Mailing List Etiquette was freebsd vs. netbsd
Chris Knipe
savage at savage.za.org
Tue Jun 16 14:22:05 UTC 2020
On Tue, Jun 16, 2020 at 4:06 PM Aryeh Friedman <aryeh.friedman at gmail.com>
wrote:
> Simple - don't email it. If you do, attach it as an attachment (MIME is
>> there for a reason)...
>>
>> There's GIT / CVS / Take your pick for a reason... :-)
>>
>
> If you don't like email then you should not be using FreeBSD because for
> better or worse the community has standardized on email as the primary tech
> support venue and thus absolutely needs to have something that can be used
> to give tech support (including 100% accurate cut and pasting).
>
And again - there's absolutely -nothing- wrong with that at all, I never
said that there was... Millions of companies provide support to millions of
users every day using email... That being said, I get a 80 character plain
text email from a company as "support," I deem that as unprofessional, and
the email will more than likely just be deleted. We live in modern times,
unfortunately. Presentation matters, whether you like it or not.
Cut & paste from the attachment, then you won't have any formatting issues
from any MUAs, but I guess it's too much effort to open the attachment.
There's plenty of solutions (UUEncode/BASE64, as you so nicely put it, has
also been trialed and tested over many, many years, just FYI - it also has
the benefit of < 80 characters wide), 80x25 is not one of them, and whether
you like it or not, you will -never- get the world to adhere to a 80 (or 74
or whatever) character wide email. The world has moved on, deal with it.

◆ EXERCISE INSTRUCTIONS ◆
Can you carry on the mailing list reply about email formatting, picking up right after "The world has moved on, deal with it."? This data comes from a separate, unrelated source.

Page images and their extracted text
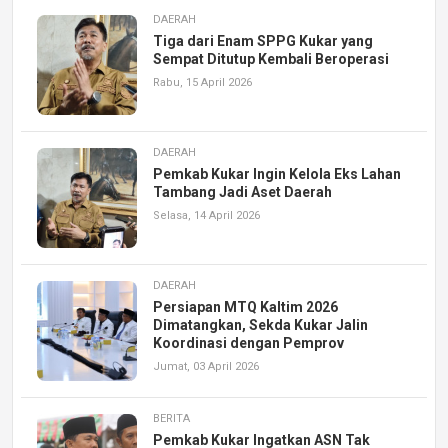
DAERAH
Tiga dari Enam SPPG Kukar yang
Sempat Ditutup Kembali Beroperasi
Rabu, 15 April 2026
DAERAH
Pemkab Kukar Ingin Kelola Eks Lahan
Tambang Jadi Aset Daerah
Selasa, 14 April 2026
DAERAH
Persiapan MTQ Kaltim 2026
Dimatangkan, Sekda Kukar Jalin
Koordinasi dengan Pemprov
Jumat, 03 April 2026
BERITA
Pemkab Kukar Ingatkan ASN Tak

◆ RESPONSE FOR THIS EXERCISE ◆
The fact is, you should be committing your code to a repository, and
checking said code out of said repository when you need it. In an open
source environment, said code is also publicly viewable using any half
decent web browser (I guess GITHUB is also doing it wrong?) No, code
should not be shared via email - and if you do then so be it - your choice,
not a requirement. You don't need to email the code, all you can do is
email a URL to your commit / diff... Again, too much effort to open a URL
right? I forgot that in the old days without GUIs, we couldn't even double
click. I guess you still can't today.
Again, it's the minority that is sharing code via email... In fact, I would
say very, very, very little people do it.
Oh - and I love email.... Never said I didn't.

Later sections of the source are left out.